• _Stored items_:
•••••
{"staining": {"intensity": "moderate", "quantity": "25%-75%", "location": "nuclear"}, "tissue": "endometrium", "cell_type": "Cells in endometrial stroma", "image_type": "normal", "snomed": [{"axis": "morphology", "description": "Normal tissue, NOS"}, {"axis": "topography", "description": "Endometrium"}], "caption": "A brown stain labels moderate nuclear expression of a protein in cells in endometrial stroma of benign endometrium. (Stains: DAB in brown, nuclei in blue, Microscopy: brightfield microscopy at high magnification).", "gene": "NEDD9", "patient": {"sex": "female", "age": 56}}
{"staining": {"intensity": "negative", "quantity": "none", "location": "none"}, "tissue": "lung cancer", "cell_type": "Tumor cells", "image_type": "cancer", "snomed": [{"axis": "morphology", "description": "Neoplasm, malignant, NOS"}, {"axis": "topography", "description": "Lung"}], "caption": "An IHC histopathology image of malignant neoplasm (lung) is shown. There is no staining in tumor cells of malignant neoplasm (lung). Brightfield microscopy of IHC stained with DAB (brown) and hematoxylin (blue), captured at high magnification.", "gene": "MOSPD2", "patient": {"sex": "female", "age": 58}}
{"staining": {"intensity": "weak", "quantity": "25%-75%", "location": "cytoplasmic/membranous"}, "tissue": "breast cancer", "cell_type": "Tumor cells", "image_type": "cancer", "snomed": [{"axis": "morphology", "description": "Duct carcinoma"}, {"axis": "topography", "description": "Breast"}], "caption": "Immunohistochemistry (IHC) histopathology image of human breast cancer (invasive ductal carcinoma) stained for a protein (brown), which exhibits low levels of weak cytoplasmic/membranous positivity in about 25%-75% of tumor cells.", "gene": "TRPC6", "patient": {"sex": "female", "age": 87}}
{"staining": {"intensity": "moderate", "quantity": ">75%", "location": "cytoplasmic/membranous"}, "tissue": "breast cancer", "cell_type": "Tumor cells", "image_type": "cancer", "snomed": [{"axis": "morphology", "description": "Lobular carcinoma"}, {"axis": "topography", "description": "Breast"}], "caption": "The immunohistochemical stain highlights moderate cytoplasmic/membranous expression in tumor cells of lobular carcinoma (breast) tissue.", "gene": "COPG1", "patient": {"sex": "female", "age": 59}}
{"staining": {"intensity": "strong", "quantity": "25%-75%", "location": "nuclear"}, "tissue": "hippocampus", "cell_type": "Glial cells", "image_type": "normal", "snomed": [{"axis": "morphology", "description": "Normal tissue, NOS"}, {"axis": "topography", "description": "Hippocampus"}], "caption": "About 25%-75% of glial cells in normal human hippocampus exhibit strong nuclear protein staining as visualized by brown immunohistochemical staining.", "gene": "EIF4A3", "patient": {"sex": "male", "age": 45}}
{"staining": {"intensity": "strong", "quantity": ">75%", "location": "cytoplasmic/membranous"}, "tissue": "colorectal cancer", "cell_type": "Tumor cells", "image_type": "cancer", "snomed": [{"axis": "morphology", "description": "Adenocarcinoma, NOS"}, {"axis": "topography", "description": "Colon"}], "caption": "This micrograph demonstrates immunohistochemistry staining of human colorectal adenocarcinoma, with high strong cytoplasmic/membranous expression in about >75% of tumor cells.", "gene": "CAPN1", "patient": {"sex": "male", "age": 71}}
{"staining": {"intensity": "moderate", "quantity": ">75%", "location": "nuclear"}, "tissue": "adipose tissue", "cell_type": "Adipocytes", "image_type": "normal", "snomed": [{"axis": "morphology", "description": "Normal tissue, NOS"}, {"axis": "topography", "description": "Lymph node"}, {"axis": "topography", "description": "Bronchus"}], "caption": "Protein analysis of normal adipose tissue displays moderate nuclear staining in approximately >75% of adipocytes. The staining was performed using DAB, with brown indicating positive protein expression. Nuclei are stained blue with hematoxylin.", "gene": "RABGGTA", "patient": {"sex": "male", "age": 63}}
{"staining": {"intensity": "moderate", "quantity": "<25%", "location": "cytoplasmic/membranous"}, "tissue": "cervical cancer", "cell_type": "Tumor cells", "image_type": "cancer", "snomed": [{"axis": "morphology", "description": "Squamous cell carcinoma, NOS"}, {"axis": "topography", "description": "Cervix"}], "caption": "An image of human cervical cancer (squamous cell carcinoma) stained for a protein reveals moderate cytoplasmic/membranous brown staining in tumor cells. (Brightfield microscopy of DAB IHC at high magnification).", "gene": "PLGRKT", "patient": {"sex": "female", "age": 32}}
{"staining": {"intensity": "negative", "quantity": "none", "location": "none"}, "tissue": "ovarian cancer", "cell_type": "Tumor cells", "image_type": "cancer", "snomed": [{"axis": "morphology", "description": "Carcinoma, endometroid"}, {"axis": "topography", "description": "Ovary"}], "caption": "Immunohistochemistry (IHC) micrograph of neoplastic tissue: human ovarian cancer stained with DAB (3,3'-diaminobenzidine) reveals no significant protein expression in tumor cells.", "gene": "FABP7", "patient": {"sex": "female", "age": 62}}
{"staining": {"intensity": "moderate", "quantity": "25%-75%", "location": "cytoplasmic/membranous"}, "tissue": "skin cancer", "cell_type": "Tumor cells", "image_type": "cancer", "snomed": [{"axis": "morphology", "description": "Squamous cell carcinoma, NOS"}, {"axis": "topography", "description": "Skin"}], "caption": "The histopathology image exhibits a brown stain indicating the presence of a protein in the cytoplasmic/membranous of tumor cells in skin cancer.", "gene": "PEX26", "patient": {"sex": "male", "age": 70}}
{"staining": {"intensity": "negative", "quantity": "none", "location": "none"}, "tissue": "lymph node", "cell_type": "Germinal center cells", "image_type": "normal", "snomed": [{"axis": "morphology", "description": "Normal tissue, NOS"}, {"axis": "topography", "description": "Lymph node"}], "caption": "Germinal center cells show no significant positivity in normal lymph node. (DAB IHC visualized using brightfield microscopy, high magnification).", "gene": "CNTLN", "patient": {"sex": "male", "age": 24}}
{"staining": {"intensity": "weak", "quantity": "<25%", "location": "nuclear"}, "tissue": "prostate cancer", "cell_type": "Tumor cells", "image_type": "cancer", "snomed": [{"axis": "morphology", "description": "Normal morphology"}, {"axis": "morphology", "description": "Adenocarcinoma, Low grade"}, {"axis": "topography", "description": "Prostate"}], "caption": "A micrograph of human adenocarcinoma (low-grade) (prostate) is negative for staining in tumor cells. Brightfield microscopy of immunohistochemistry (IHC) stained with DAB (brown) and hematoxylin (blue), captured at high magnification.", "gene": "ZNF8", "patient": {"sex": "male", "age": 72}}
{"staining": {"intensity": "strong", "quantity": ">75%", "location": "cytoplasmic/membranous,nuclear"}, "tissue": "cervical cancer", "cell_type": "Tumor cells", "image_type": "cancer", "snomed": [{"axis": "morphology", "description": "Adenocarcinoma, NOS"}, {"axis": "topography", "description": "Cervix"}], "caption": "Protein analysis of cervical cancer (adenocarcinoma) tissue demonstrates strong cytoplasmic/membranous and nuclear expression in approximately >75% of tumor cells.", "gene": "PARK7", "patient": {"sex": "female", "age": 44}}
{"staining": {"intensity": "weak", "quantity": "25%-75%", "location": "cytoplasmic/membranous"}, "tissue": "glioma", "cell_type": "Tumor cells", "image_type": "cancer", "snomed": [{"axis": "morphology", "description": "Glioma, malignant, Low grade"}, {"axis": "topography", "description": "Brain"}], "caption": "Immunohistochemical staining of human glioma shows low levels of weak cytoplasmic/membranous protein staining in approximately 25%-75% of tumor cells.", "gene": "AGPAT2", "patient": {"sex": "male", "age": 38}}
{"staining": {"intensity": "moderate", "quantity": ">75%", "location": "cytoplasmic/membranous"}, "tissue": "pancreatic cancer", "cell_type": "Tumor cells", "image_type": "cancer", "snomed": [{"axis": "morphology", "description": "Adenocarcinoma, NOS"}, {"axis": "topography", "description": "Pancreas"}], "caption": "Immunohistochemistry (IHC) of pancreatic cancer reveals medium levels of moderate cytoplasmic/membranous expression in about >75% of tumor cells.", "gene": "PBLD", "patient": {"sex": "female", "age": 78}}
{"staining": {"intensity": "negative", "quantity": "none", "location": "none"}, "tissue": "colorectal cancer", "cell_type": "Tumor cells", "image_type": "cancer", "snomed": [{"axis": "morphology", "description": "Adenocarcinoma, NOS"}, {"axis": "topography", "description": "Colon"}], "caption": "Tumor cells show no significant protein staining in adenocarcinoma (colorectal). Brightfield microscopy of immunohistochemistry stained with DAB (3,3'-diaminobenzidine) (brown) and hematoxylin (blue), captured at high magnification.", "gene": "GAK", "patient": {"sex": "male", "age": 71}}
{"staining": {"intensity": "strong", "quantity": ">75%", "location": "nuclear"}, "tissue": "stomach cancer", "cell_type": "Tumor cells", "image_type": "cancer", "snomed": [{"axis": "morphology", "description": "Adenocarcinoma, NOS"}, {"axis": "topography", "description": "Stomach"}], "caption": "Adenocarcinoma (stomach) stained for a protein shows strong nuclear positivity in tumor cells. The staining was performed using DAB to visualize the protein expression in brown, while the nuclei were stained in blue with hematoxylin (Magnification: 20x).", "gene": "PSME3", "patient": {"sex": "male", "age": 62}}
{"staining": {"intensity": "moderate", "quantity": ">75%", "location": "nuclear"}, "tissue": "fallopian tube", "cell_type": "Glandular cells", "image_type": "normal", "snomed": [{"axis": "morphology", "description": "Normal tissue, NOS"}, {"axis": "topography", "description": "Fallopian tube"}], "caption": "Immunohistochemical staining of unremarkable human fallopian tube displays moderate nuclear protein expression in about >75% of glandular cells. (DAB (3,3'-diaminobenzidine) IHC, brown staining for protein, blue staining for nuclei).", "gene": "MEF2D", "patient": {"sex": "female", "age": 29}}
•••••
• _THE PROBLEM_: Please state how many lines of the entries above include the string "performed", giving the number and nothing more.

• _PROBLEM SOLUTION_: 2